D'après la critique de concerts, pourquoi les préludes, celui de Parsifal et celui de Franz Liszt, convenaient-ils mal à l'orchestre dirigé par Vladimir Jurowski ? Répondez en une à trois phrases.

Texte à lire =
* * * * *
Daniele Gatti fait partie de ces chefs capables tout à la fois de modifier le son d’un orchestre et pousser les instrumentistes à donner le meilleur d’eux-mêmes, y compris dans des partitions aussi périlleuses que la 6e symphonie de Gustav Mahler. A mi-parcours de son intégrale, le milanais possède tous les atouts pour réussir son pari. Les lignes musicales sont portées à incandescence, sans lyrisme superflu mais avec une tension toujours renouvelée. Ce Mahler-là est un des meilleurs entendu à ce jour, surtout à l’aune de la déferlante plus ou moins heureuse qui touche la plupart des salles cette année. Ajoutons à ces louanges la qualité des Rückertlieder donnés en ouverture par un Matthias Goerne, pourtant annoncé souffrant.

Daniele Gatti

Univers lointains
Pour se convaincre de la qualité du travail de Daniele Gatti, il suffisait de changer de salle pour "subir" l’improbable Vladimir Jurowski à la tête du non moins improbable Orchestra of the Age of the Enlightment dans un Totenfeier et des Lieder eines fahrenden Gesellen, tout juste sauvés du naufrage par la mezzo Sarah Connolly. Des œuvres aussi singulières que les préludes (celui de Parsifal et le poème symphonique éponyme de Franz Liszt) se prêtent difficilement à des instruments montés en boyaux et des vents d’une justesse aléatoire. Le même Jurowski eut tout de même l’occasion de se distinguer avec un tout autre effectif, celui de la Staatskapelle de Dresde, dans une 4e symphonie de Chostakovitch à fleur de nerfs mais sans couleurs. En première partie, le spectacle était assuré par le violoniste Sergej Krylov qui réussit l’exploit de transformer l’inusable concerto de Tchaikovski en un inédit et kitchissime Tiel Eulenspiegel… à oublier rapidement.

Beaucoup plus inspiré, et toujours au Théâtre des Champs-Elysées, Youri Temirkanov proposait un programme "grand style", en compagnie de l’orchestre Philharmonique de Saint-Peterbourg et le pianiste Nelson Freire pour deux soirées Brahms-Schumann. L’orchestre offre un Brahms "à l’ancienne", assez tendu dans sa carrure rythmique et peu assuré côté cuivres. Les quelques approximations du concerto de Schumann auraient pu faire rapidement basculer la première soirée, mais les deux protagonistes finirent par trouver un terrain d’entente. Les choses étaient beaucoup mieux assurées le lendemain pour un 2e de Brahms tout en sensualité et nostalgie. Les bis de Nelson Freire, (respectivement opus 118 n°2 et 117 n°2) résonnèrent longtemps à notre oreille – échos prometteurs d’un futur enregistrement ?
* * * * *
Matériel fourni =
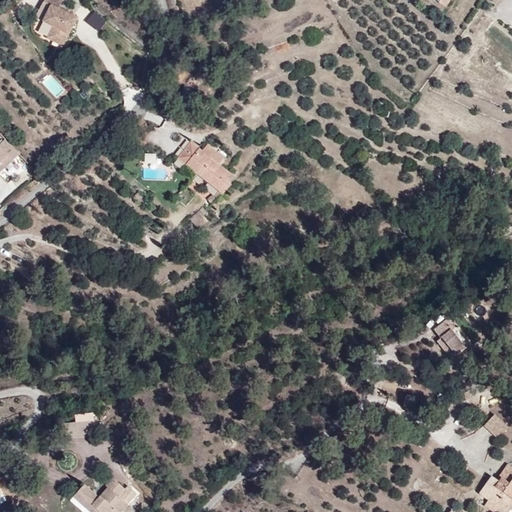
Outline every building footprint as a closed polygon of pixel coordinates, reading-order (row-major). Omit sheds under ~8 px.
[(58,0),(48,0),(41,16),(50,21),(49,22),(46,30),(45,32),(63,40),(77,10),(57,1),(58,0)] [(454,7),(448,2),(444,8),(450,12),(454,7)] [(93,9),(84,20),(97,31),(106,20),(93,9)] [(46,30),(49,22),(40,18),(37,26),(46,30)] [(394,120),(398,109),(383,104),(380,114),(394,120)] [(230,174),(224,167),(219,163),(215,155),(212,147),(211,148),(199,138),(183,158),(220,190),(211,200),(218,206),(228,193),(231,195),(237,188),(234,184),(234,182),(237,179),(230,174)] [(219,157),(224,151),(215,144),(212,147),(215,155),(219,163),(224,167),(227,164),(219,157)] [(14,161),(3,149),(0,151),(0,159),(8,167),(14,161)] [(240,175),(227,164),(224,167),(230,174),(237,179),(240,175)] [(225,211),(235,199),(231,195),(228,193),(218,206),(225,211)] [(208,217),(211,214),(205,209),(194,222),(203,231),(213,222),(208,217)] [(467,351),(451,340),(452,338),(441,330),(430,344),(440,352),(441,350),(458,362),(467,351)] [(458,362),(441,350),(440,352),(437,355),(454,368),(458,362)] [(438,391),(447,381),(439,374),(429,384),(438,391)] [(507,426),(494,414),(484,426),(497,438),(507,426)] [(99,434),(100,418),(67,418),(67,435),(99,434)] [(511,474),(511,475),(504,470),(491,484),(487,481),(471,497),(488,511),(506,511),(511,506),(511,474)] [(109,501),(116,494),(119,495),(127,487),(115,475),(108,482),(108,485),(99,493),(86,479),(70,493),(85,509),(91,503),(100,511),(118,511),(119,511),(109,501)] [(99,511),(100,511),(91,503),(85,509),(88,511),(99,511)]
* * * * *
Réponse attendue =
Des œuvres aussi singulières se prêtent difficilement à des instruments montés en boyaux. Elles supportent aussi mal des vents d'une justesse aléatoire, comme ceux de cet orchestre.